[Aim of the exercise] Which lines of the entries contain the string "dish"? Copy each of them.

[Material shown]
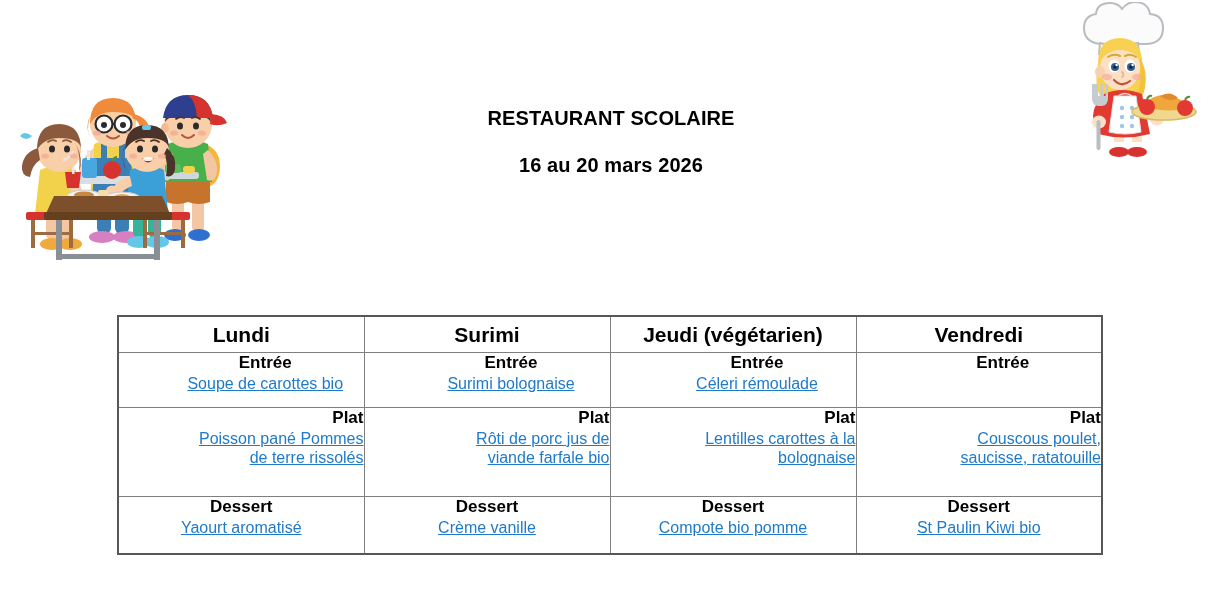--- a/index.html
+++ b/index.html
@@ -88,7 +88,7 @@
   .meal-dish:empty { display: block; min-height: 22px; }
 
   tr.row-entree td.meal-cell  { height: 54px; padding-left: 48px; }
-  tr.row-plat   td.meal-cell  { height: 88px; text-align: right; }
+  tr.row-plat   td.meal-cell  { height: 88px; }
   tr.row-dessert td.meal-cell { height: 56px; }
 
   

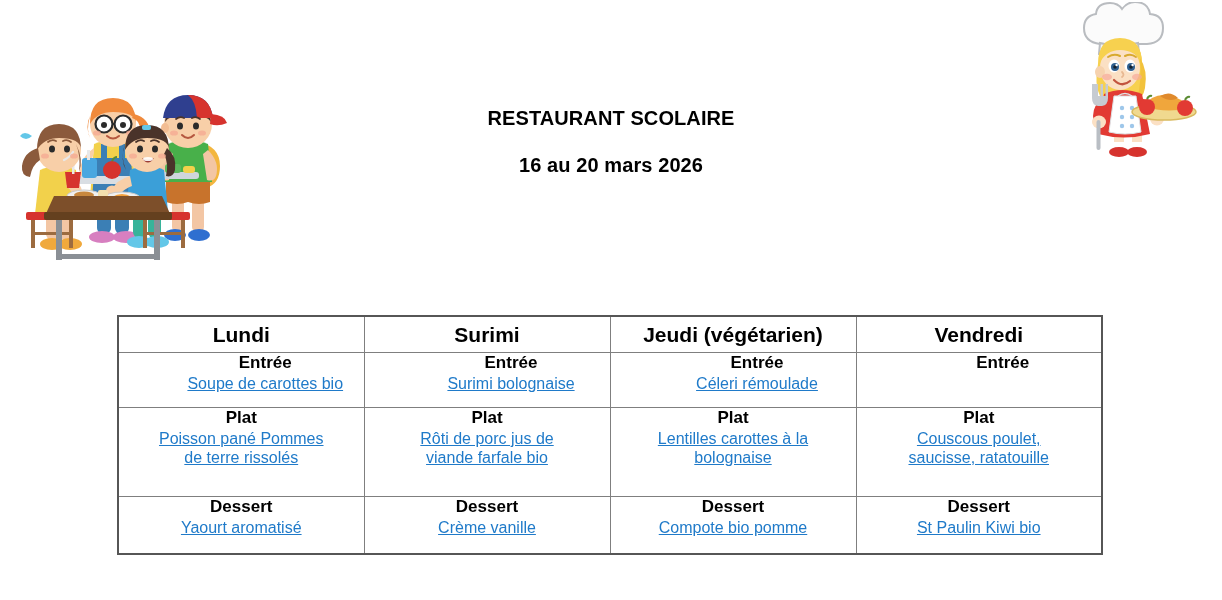--- a/index.html
+++ b/index.html
@@ -437,24 +437,6 @@
 saucisse, ratatouille</div>
         </td>
       </tr>
-      <tr class="row-dessert">
-        <td class="meal-cell">
-          <div class="meal-label">Dessert</div>
-          <div class="meal-dish">Yaourt aromatisé</div>
-        </td>
-        <td class="meal-cell">
-          <div class="meal-label">Dessert</div>
-          <div class="meal-dish">Crème vanille</div>
-        </td>
-        <td class="meal-cell">
-          <div class="meal-label">Dessert</div>
-          <div class="meal-dish">Compote bio pomme</div>
-        </td>
-        <td class="meal-cell">
-          <div class="meal-label">Dessert</div>
-          <div class="meal-dish">St Paulin Kiwi bio</div>
-        </td>
-      </tr>
     </tbody>
   </table>
 </div>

[Response to the task]
   .meal-dish:empty { display: block; min-height: 22px; }
-          <div class="meal-dish">Yaourt aromatisé</div>
-          <div class="meal-dish">Crème vanille</div>
-          <div class="meal-dish">Compote bio pomme</div>
-          <div class="meal-dish">St Paulin Kiwi bio</div>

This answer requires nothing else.